Spatial structure elucidation of dimeric TM domain of bitopic protein (exemplified by proapoptotic protein BNip3) using computer simulations techniques. (A) Collection of rough models via Monte Carlo conformational search in implicit membranes. Set of possible structure candidates having minimal energy is presented. Peptides are given in ribbon and stick representations. Positions of implicit membrane are selected by gray hatching. (B) Results of MD-relaxation of the MC structures in full-atom hydrated bilayer. Only structures stable in the membrane during MD are selected. Membranes are delineated by position of phosphorus atoms (shown as spheres). Other details were skipped for clarity. (C) The resulting structure selected via comparison with experimental information about dimer interface.

Figures 2

Spatial structure elucidation of dimeric TM domain of the bitopic protein (exemplified by receptor tyrosine kinase ErbB2) using with the aid of heteronuclear solution NMR in lipid bicelles and MD-relaxation in explicit lipid bilayer. (A) Acquisition of NMR spectra of isotopic “heterodimer,” consisting of ¹³C/¹⁵N-isotope labeled and natural abundance ErbB2 TM fragments (residues 641–685) embedded into DMPC/DHPC lipid bicelles. From left to right, ¹H-¹⁵N HSQC spectrum with amide backbone resonance assignments, two representative 2D strips from the 3D ¹³C F1-filtered/F3-edited-NOESY spectrum with intermolecular protein-protein and protein-lipid NOE contacts are presented. (B) Determination of high-resolution spatial structure of the right-handed ErbB2 TM homodimer in lipid bicelle using NMR-derived restraints. The obtained N-terminal association mode of the ErbB2 TM dimer via N-terminal dimerization motif corresponds to the receptor active state. (C) MD-relaxation of the ErbB2 TM homodimer in hydrated explicit DMPC lipid bilayer with imposed NMR-derived constraints. Yellow balls show phosphorus atoms of lipid heads. The spatial locations of the three characteristic dimerization motifs of ErbB2tm are marked by dashed ovals. (D) Analysis of interacting surfaces of the ErbB2 TM helices. In left, hydrophobic and hydrophilic (polar) surfaces of one TM helix in the homodimer colored in yellow and green according to the molecular hydrophobicity potential (MHP). The second monomer of the dimer is shown with red side chains.
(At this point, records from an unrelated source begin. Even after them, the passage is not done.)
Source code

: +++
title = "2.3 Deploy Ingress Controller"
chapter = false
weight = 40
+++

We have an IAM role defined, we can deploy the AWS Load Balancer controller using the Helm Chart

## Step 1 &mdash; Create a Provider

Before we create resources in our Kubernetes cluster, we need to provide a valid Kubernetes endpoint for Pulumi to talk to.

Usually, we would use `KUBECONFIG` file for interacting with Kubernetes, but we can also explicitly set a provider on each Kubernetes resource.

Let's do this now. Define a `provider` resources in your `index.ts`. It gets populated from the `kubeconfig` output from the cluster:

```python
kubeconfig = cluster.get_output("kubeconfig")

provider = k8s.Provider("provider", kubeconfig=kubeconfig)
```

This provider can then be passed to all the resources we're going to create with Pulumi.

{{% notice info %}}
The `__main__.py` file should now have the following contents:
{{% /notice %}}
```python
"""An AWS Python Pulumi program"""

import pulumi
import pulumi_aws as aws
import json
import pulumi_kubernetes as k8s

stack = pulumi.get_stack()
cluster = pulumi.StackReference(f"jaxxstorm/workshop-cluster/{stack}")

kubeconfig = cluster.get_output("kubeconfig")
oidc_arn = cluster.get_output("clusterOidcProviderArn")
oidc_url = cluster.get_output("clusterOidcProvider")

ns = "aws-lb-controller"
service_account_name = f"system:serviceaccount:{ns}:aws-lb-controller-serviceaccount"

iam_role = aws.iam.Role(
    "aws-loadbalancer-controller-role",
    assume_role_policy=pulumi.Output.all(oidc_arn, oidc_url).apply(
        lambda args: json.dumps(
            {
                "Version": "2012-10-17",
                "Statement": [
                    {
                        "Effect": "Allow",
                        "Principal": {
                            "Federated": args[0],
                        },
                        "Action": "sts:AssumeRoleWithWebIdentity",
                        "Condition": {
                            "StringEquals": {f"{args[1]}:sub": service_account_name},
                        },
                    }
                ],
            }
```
In right, hydrophobicity map for ErbB2 TM helix surface with contour isolines encircling hydrophobic regions with high values of MHP is presented with red-point area indicating the helix packing interface via N-terminal glycine zipper motif T⁶⁵²xxxS⁶⁵⁶xxxG⁶⁶⁰. The residues composing C-terminal unemployed dimerization GG4-like motif G⁶⁶⁸xxxG⁶⁷² are highlighted in green. (E) Local structure analysis of intra and intermolecular interactions in the ErbB2 TM dimer. Comparison of intermonomeric hydrogen bonding (black dotted lines) in the TM helix-helix interface of ErbB2 and its constitutively active Val659Glu-mutant is presented.